One of the things I most enjoy about being an academic librarian is having access to all the research databases to which my university subscribes—and the know-how to search them effectively and efficiently! Every so often I like to do a deep-dive into the research to see what’s new in the world of virtual worlds and virtual reality.
In this blogpost, I wish to highlight some recent academic work which looks at the rapidly evolving world of commercial social VR. This is the first of what I expect will be a series on social VR research.
A trio of researchers at the University of California, Santa Cruz (Dr. Katherine Isbister, Professor in Computational Media at the Jack Baskin School of Engineering; her Ph.D. student Anya Kolesnichenko; and post-doc Joshua McVeigh-Schultz, who recently left UCSC and accepted a professorship at San Francisco State University) have been publishing a number of research papers at various computer conferences on social virtual reality. Here are citations to three of their papers, which you can obtain from your local academic or public library:
McVeigh-Schultz, J., Márquez Segura, E., Merrill, N., & Isbister, K. (2018). What’s It Mean to “Be Social” in VR?: Mapping the Social VR Design Ecology. In DIS ’18 Companion: Proceedings of the 2018 ACM Conference Companion Publication on Designing Interactive Systems (pp. 289–294). https://doi.org/10.1145/3197391.3205451
McVeigh-Schultz, J., Kolesnichenko, A., & Isbister, K. (2019). Shaping Pro-Social Interaction in VR: An Emerging Design Framework. In CHI ’19: Proceedings of the 2019 CHI Conference on Human Factors in Computing Systems. https://doi.org/10.1145/3290605.3300794
Kolesnichenko, A., Mcveigh-Schultz, J., & Isbister, K. (2019). Understanding Emerging Design Practices for Avatar Systems in the Commercial Social VR Ecology. In DIS ’19 Proceedings of the 2019 on Designing Interactive Systems Conference (pp. 241–252). https://doi.org/10.1145/3322276.3322352
In addition to these papers, which I strongly urge platform developers, as well as anybody who is interested in social VR, to obtain and read, Dr. Isbister and Dr. McVeigh-Schultz have given presentations which you can access on YouTube. The following is a presentation made this past March by Joshua McVeigh-Schultz at the 2019 Virtual Reality Developers Conference (part of the Game Developers Conference):
And the second is a presentation by both Dr. Isbister and Dr. McVeigh-Schultz given at the Mozilla Emerging Technology Speaker Series (the Mozilla Foundation supported some of their research with a grant).
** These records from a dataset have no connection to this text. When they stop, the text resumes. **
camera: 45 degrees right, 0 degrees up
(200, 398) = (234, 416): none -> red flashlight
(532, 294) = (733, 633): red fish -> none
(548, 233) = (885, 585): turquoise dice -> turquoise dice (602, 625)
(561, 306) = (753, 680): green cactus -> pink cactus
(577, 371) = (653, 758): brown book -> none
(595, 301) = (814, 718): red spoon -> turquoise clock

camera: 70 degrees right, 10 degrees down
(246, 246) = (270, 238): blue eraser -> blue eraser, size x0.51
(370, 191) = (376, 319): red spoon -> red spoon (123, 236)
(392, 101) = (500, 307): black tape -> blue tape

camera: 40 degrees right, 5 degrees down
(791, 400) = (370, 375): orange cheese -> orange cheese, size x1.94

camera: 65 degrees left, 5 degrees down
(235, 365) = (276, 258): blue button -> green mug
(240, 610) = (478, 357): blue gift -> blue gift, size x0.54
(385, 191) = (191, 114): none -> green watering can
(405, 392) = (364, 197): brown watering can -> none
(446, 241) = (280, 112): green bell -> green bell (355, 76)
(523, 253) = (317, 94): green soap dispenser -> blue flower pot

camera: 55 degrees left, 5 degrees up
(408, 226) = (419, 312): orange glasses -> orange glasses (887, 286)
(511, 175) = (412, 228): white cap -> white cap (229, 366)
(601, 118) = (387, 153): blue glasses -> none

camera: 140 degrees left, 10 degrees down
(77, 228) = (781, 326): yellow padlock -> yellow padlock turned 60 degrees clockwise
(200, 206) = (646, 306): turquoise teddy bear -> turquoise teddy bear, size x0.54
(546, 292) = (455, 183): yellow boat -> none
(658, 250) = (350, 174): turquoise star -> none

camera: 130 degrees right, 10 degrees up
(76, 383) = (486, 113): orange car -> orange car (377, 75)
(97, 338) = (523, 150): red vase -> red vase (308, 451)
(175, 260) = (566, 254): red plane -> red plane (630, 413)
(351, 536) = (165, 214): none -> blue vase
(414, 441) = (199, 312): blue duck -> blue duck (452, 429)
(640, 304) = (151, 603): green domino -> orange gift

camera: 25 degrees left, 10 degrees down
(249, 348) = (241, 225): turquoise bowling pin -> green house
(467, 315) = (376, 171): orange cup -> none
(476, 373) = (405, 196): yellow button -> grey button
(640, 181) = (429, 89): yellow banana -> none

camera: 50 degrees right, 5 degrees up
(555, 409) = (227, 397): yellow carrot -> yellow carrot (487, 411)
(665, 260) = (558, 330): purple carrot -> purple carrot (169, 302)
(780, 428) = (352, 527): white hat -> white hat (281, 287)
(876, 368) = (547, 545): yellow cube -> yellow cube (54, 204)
Using a method of design-oriented autobiographical landscape research to examine existing commercial social VR platforms, the researchers attempted to identify key issues and concerns for future social VR design, and areas for possible future research. In-depth interviews were conducted with designers, developers, and other experts involved in the creation of social VR applications such as Rec Room, AltspaceVR, Facebook Spaces, VRChat, Mozilla Hubs, Anyland, and High Fidelity.
One interesting finding: the researchers discovered a clear design distinction between large open platforms where one was likely to encounter strangers (Rec Room, VRChat, High Fidelity, etc.) and non-open platforms where you connected mostly with people you already knew (Mozilla Hubs, Facebook Spaces):
Especially among the large open platforms where a user is likely to encounter strangers, we found convergence around broad design themes involving the role of place and space, community engagement, moderation, social catalysts and activity structures, social mechanics of friending/muting/blocking etc., and other embodied affordances including a range of communication modalities. However, we also observed fairly substantial divergence in terms of particular mechanics underlying these broad design areas. Furthermore, for non-open-world platforms such as Facebook Spaces and Mozilla Hubs, we noted less focus on supporting safety and security, and more investment in design goals associated with: supporting device interoperability, empowering a range of participation modalities, and bridging social encounters in VR with the outside world.—McVeigh-Schultz, J. Shaping Pro-Social Interaction in VR
What’s exciting to me is that these people are conducting research in the exact same area where my own interests lie! (I’ve found my kind of people!!!) And since I have decided to suspend my previous VR research project for being much too broad and overambitious, discovering this published work gives me some much-needed food for thought on possible future research projects which I could decide to pursue at my university.